Journey towards net zero
Finance has long been at the heart of global climate negotiations, energy transition, climate adaptation and disaster relief.
“The journey towards a more sustainable future requires an active approach from investors,” says Neha Coulon, managing director and head of ESG for EMEA at J.P. Morgan Private Bank.
“Engaging with fund managers who possess expertise in navigating the complexities of climate risk is crucial.”
With the goal of net-zero carbon emissions by 2050, sustainable finance has become an urgent priority. As drivers of sustainable economic growth, GCC banks are vital contributors to global climate efforts.

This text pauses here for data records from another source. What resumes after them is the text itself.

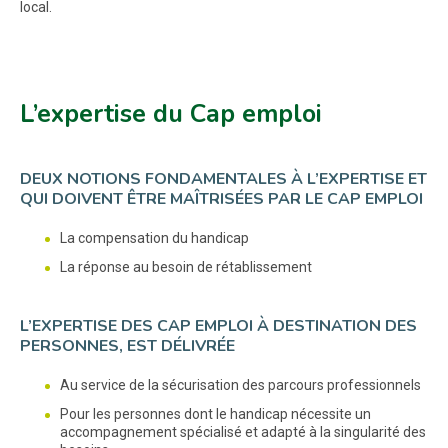
local.
L’expertise du Cap emploi
DEUX NOTIONS FONDAMENTALES À L’EXPERTISE ET
QUI DOIVENT ÊTRE MAÎTRISÉES PAR LE CAP EMPLOI
La compensation du handicap
La réponse au besoin de rétablissement
L’EXPERTISE DES CAP EMPLOI À DESTINATION DES
PERSONNES, EST DÉLIVRÉE
Au service de la sécurisation des parcours professionnels
Pour les personnes dont le handicap nécessite un
accompagnement spécialisé et adapté à la singularité des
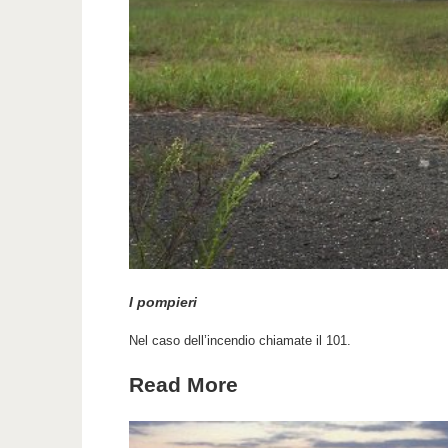
I pompieri
Nel caso dell’incendio chiamate il 101.
Read More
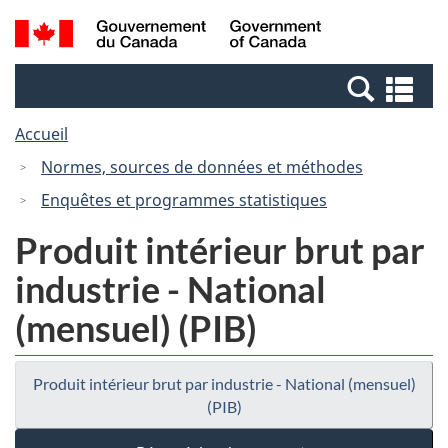
Passer
Passer
Recherche
/
au
à
et
Government
contenu
la
menus
of
Re
principal
version
Canada
et
HTML
Accueil
me
simplifiée
Normes, sources de données et méthodes
Enquêtes et programmes statistiques
Produit intérieur brut par
industrie - National
(mensuel) (PIB)
Produit intérieur brut par industrie - National (mensuel)
(PIB)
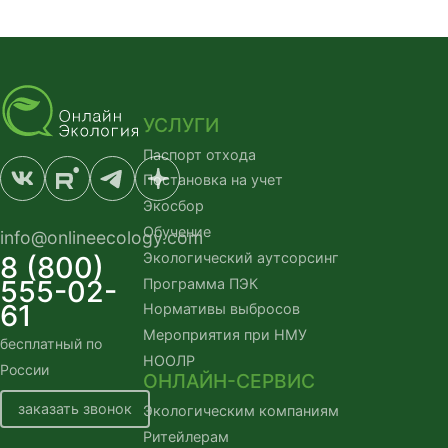
УСЛУГИ
Паспорт отхода
Постановка на учет
Экосбор
Обучение
info@onlineecology.com
Экологический аутсорсинг
8 (800)
555-02-
Программа ПЭК
61
Нормативы выбросов
Мероприятия при НМУ
бесплатный по
НООЛР
России
ОНЛАЙН-СЕРВИС
заказать звонок
Экологическим компаниям
Ритейлерам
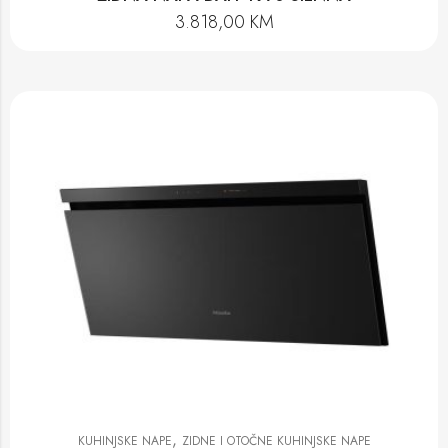
3.818,00
KM
,
KUHINJSKE NAPE
ZIDNE I OTOČNE KUHINJSKE NAPE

“We expect green and sustainable finance to become one of the main contributors to the growth of the banking industry in the GCC for the next few years,” Damak tells Gulf Business while projecting a higher volume of sustainability bonds and sukuk issuance from the region.
Sustainable finance can boost revenues for GCC banks and contribute substantially to businesses’ progress in meeting global climate goals, but success requires a strategic approach.
Neha underscores that by seizing the opportunities presented by investing in climate solutions, the financial services sector can create a resilient and sustainable world for future generations.
Global accounting firm EY said nearly three-quarters of the MENA banks have developed environmental, social, and governance (ESG) strategies, but few have robust ESG governance and accountability frameworks that promote rigorous implementation.
Meantime, the GCC banking sector has gone through a fundamental transformation and has been on a growth trajectory over the past decades. This development is playing an increasingly important role in the region’s overall economic growth.